There are a number of Gateway HttpRoute Extended Features, which are beyond the Core features and include:

• Matches: Path, Type: RegularExpression where PCRE compatible regular expressions are supported
• Filters:
  • RequestRedirect: New features include Scheme, Hostname, Path, Port and StatusCode. Path can specify a Type of ReplaceFullPath (an absolute path) or ReplacePrefixMatch (a path which will add subdirectories), either of which can include PCRE regular expression replacement strings.
  • URLRewrite: Hostname and Path. Hostname can include a port and Path can specify a Type of ReplaceFullPath (an absolute path) or ReplacePrefixMatch (a path which will add subdirectories).

Gateway Troubleshooting¶

As with all of Kubernetes kubectl describe can be your best tool.

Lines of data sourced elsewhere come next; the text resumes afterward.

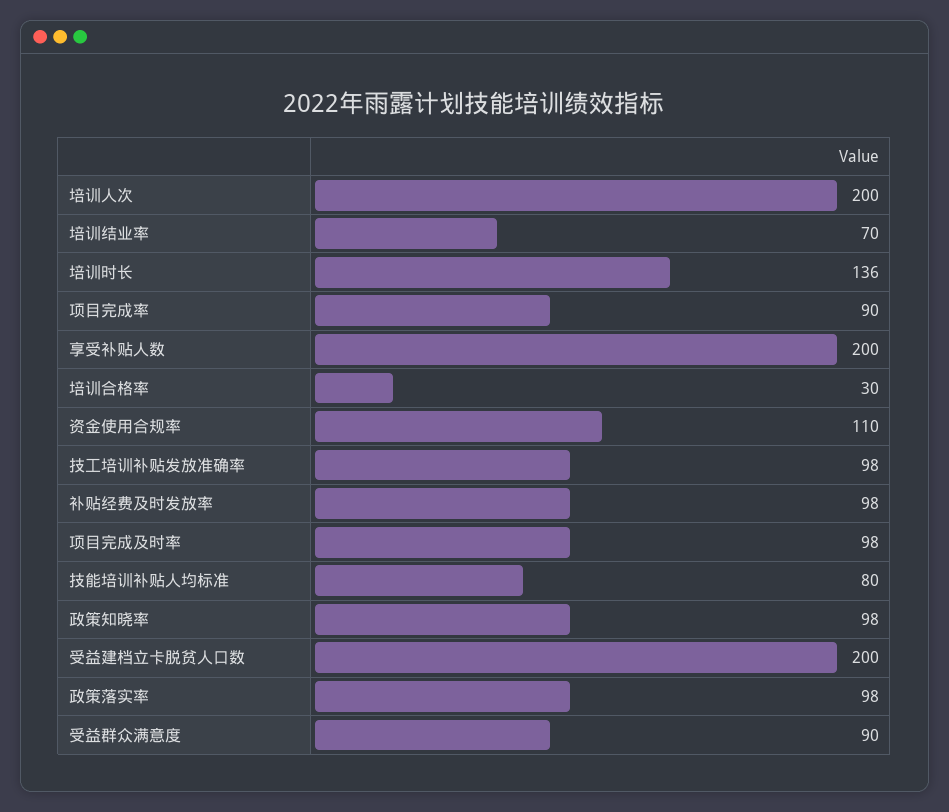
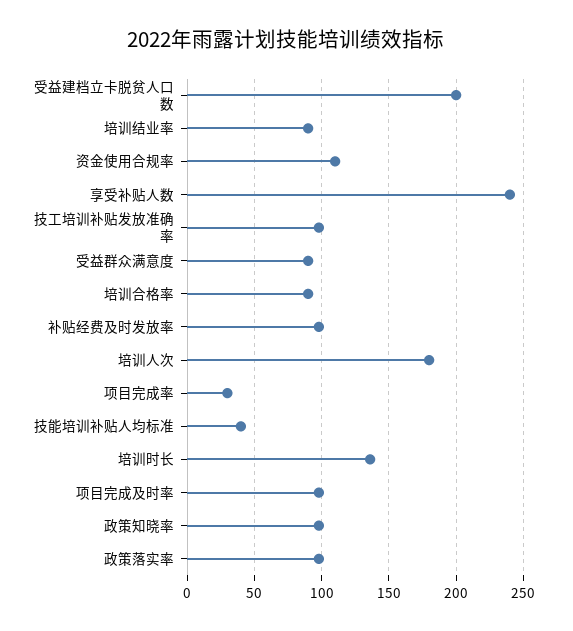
培训人次: 200 -> 180
培训结业率: 70 -> 90
项目完成率: 90 -> 30
享受补贴人数: 200 -> 240
培训合格率: 30 -> 90
技能培训补贴人均标准: 80 -> 40

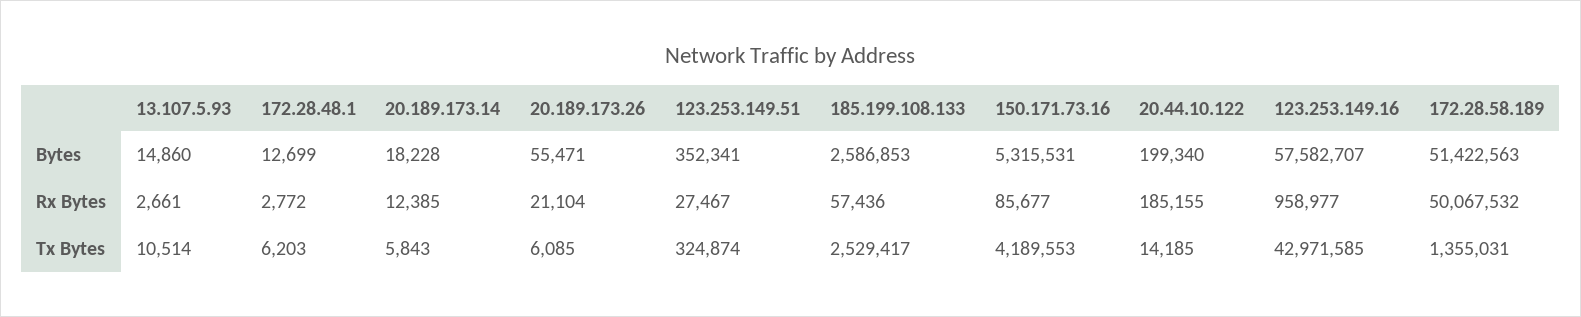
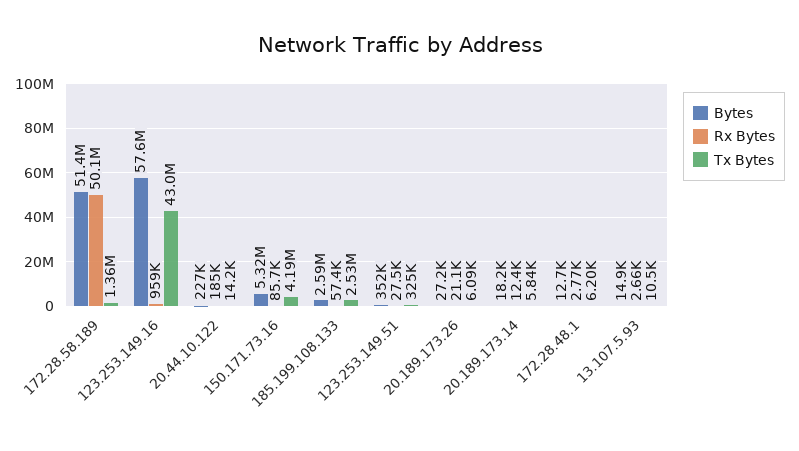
Bytes, 20.189.173.26: 55471 -> 27200
Bytes, 20.44.10.122: 199340 -> 227000

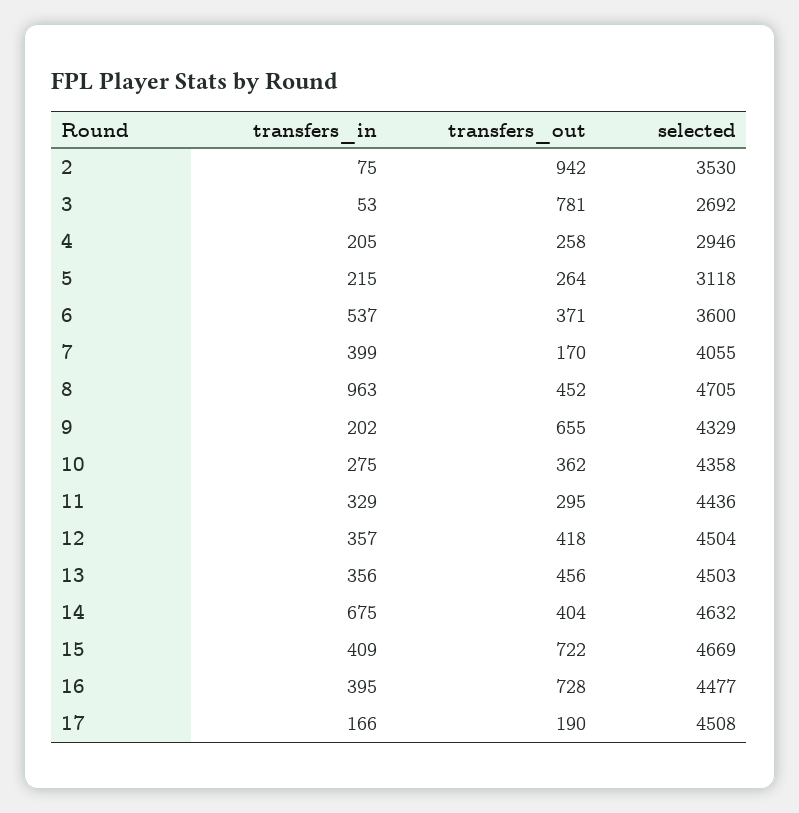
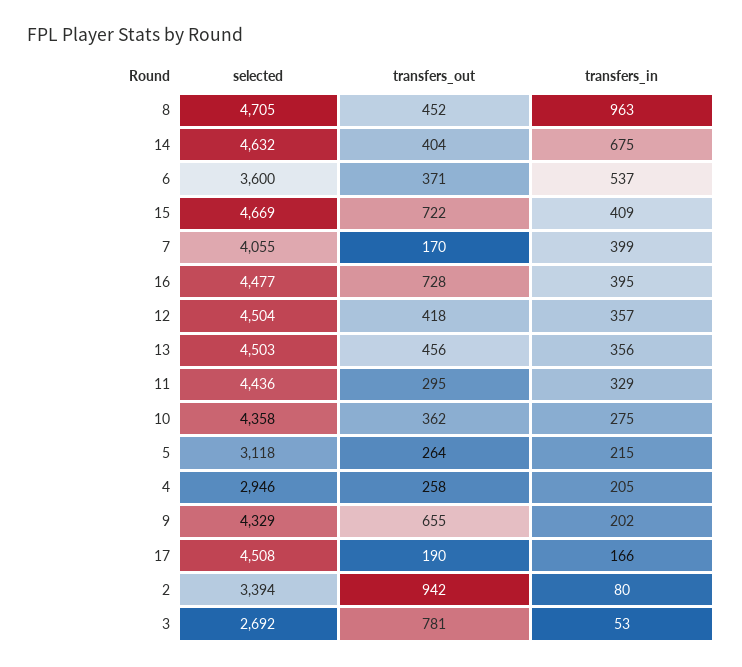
transfers_in, 2: 75 -> 80
selected, 2: 3530 -> 3394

When a Gateway is created, it is up to the Gateway Controller, LiteSpeed in this case (named lslbd), to set the Conditions.

• For Status, Conditions it must have the Status of True and the Type of Ready if the LiteSpeed controller is available.
• For Listeners, Conditions again it must have the Status of True and the Type of Ready if the HTTPRoute is attached.

As in the following kubectl describe gateway ols-gateway -n sandbox in the Status section from the olsup-gw.sh example above:

Status:
  Addresses:
    Type:   IPAddress
    Value:  146.190.196.211
  Conditions:
    Last Transition Time:  2022-11-01T16:05:31Z
    Message:               
    Reason:                Ready
    Status:                True
    Type:                  Ready
  Listeners:
    Attached Routes:  0
    Conditions:
      Last Transition Time:  2022-11-01T16:05:31Z
      Message:               
      Reason:                Ready
      Status:                True
      Type:                  Ready
    Name:                    ols-gateway.com
    Supported Kinds:
      Group:  gateway.networking.k8s.io
      Kind:   HTTPRoute

Similarly, the Status from the example above shows for kubectl describe httproute ols-gateway -n sandbox:

• For Status, Parents, Conditions the Status of True and the Type of Accepted if the LiteSpeed controller has accepted the route.
• For Parent Ref it will display the Kind (Gateway) and the Name of the Gateway that the route is attached to.

Status:
  Parents:
    Conditions:
      Last Transition Time:  2022-11-01T18:14:12Z
      Message:               
      Reason:                Accepted
      Status:                True
      Type:                  Accepted
    Controller Name:         litespeedtech.com/lslbd
    Parent Ref:
      Group:  gateway.networking.k8s.io
      Kind:   Gateway
      Name:   ols-gateway.com

Note that an HTTPRoute without a Status almost certainly has a mismatch between its spec.parentRefs.name and the name in the corresponding Gateway spec.listeners.name.